Ci vogliono circa 200 milioni di euro per portare via Messi al Barcellona. Sembrava solo fantamercato, ora è possibile. La Pulce ha litigato con il mister Luis Enrique e sta pensando di cambiare area. Ecco i club che potrebbero entrare nel più grande affare della storia del calcio

I giocatori straordinari non sanno solo vincere partite da soli, cambiare la geografia del tifo, entusiasmare il mondo, sono in grado di smontare un club. Succede.
Lionel Messi non è la sola stella che ha causato il terremoto dentro una società, spesso quando i talenti si spostano i cicli finiscono ma stavolta l’implosione è pubblica, continua, un pezzo al giorno e il Barcellona ormai è in piena emergenza, tanto che il suo attuale presidente Bartomeu ieri ha annunciato le elezioni anticipate. Il club si sottometterà presto al voto dei soci perché la confusione è totale: «La priorità è abbassare la tensione». I blaugrana hanno perso il direttore sportivo, sono banditi dalle prossime due sessioni della campagna acquisti e anche se hanno passato il turno di Champions in testa al girone e in campionato hanno solo un punto in meno (e una partita in più) del Real Madrid capolista la formazione sembra sull’orlo di una crisi di nervi. O più semplicemente di un fuggi fuggi generale.

Pulce o piccolo dittatore?

In mezzo al caos la questione più delicata resta il mal di pancia di Messi, la finta gastroenterite che gli ha fatto saltare l’allenamento dopo la panchina mal digerita e il reale fastidio per un ambiente che un tempo considerava casa.

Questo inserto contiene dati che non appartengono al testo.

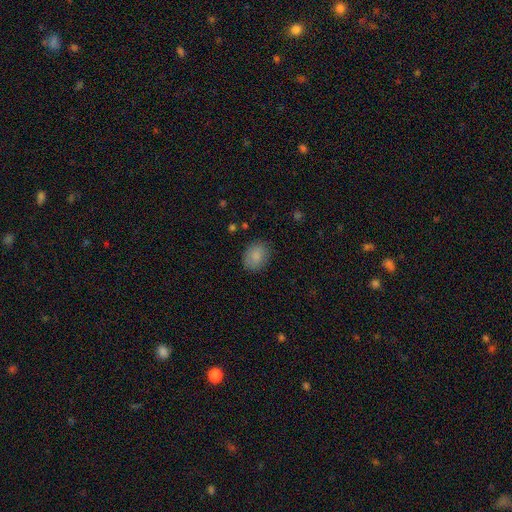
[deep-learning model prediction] Smooth or featured? smooth (84%)
How rounded? in between (58%)
Merging? none (82%)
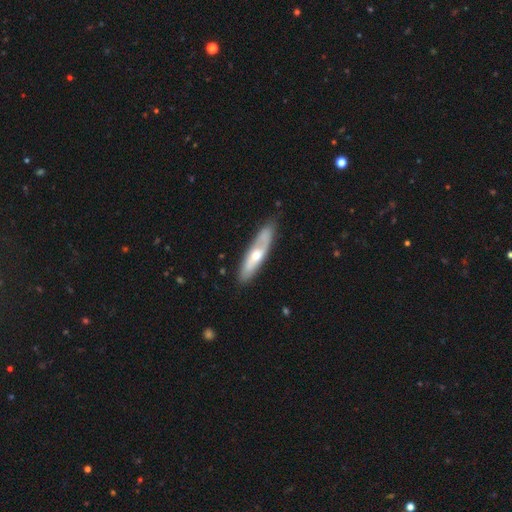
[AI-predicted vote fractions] Overall: featured or disk (56%; smooth 39%). Edge-on disk: no (53%; yes 47%). Merging: none (79%).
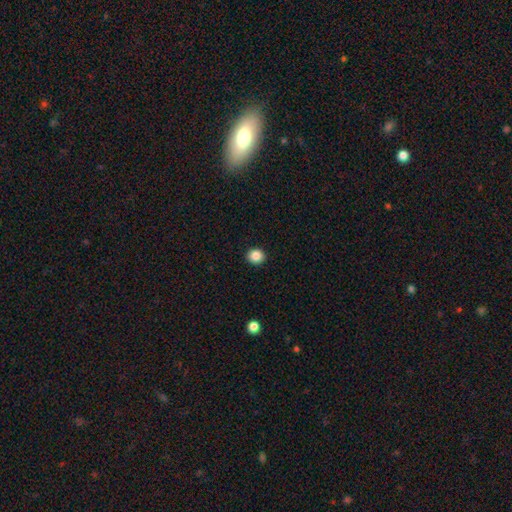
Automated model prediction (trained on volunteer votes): Morphology: type=smooth (87%); roundness=round (86%); merging=none (92%).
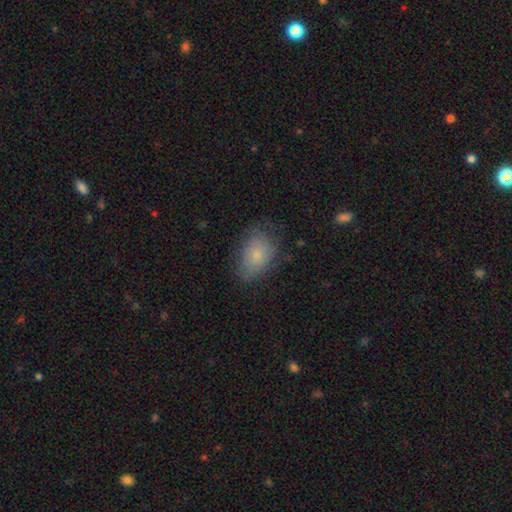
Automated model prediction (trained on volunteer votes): Morphology: type=smooth (78%); roundness=in between (84%); merging=none (65%).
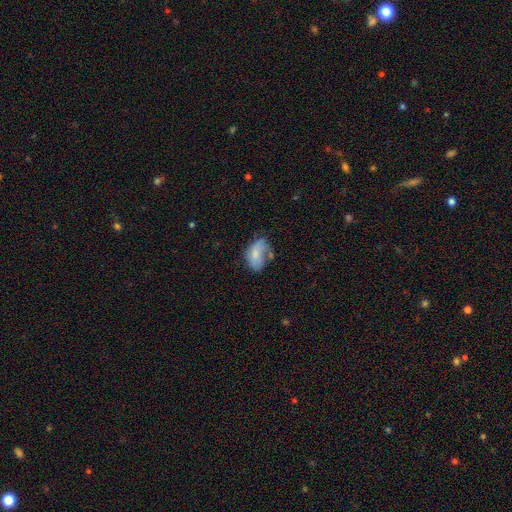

La Pulce ha sempre avuto l’insofferenza facile, persino ai tempi di Guardiola, nel 2011, ha saltato un pomeriggio di lavoro dopo una sostituzione di troppo. Allora la catena di comando era solida e le vittorie asfaltavano le incomprensioni. Ora è diverso: dal 2013 Messi si sente meno protetto. La società non lo ha sostenuto nel processo con il fisco, il suo caro amico Fabregas se ne è andato ben felice di lasciare la compagnia, Tata Martino, oggi ct dell’Argentina, ha liquidato la parentesi Barça come «un totale fallimento» e chiarito che il gruppo aveva troppi guai per una programmazione serena. Tutti segnali di allarme, al resto ci ha pensato Luis Enrique.
Luis Enrique anti-talenti
L’allenatore ha esordito nella prima conferenza stampa di stagione con l’illuminante frase: «Il fulcro di questa squadra sono io». In teoria spiegava che Messi e Neymar non dovevano contendersi il ruolo di stella e in pratica replicava il trattamento riservato a Totti alla Roma. Metodo che non sembra dare risultati brillanti. Una guida testarda, una struttura indebolita, la normale flessione di una squadra che ha vinto tutto, dirigenti poco preparati ad affrontare la crisi e pure la politica giovanile messa in questione dalla squalifica Fifa. Quanto basta per non sentirsi più troppo comodi con la camiseta blaugrana.
Trattativa da fantacalcio
Messi è stufo ma partire è complicato e gli strappi non gli sono concessi: il Barcellona lo ha cresciuto, guarito, accontentato e va bene cercare una seconda vita altrove però ci vuole il dovuto garbo. Il quattro volte Pallone d’Oro ha da poco rinnovato il contratto e la clausola di rescissione dice 250 milioni. Anche se la cifra diventasse trattabile, vista la volontà del giocatore di cambiare aria, resta un cartellino stimato sui 172 milioni e uno stipendio da 20 milioni l’anno. Insomma per meno di 200 milioni è quasi impossibile che Messi diventi davvero uomo mercato eppure gli approcci per tentare la trattativa si fanno pressanti. Prima il Psg, in realtà bloccato dal Fair play finanziario, ora il Chelsea che avvicina cauto il padre-procuratore di Leo. Non si parla del mercato di inverno ma del prossimo anno. E di un’altra dimensione. I 100 milioni per Bale sembreranno niente di fronte a questo contratto, ammesso che qualcun o abbia davvero il coraggio di metterci la firma.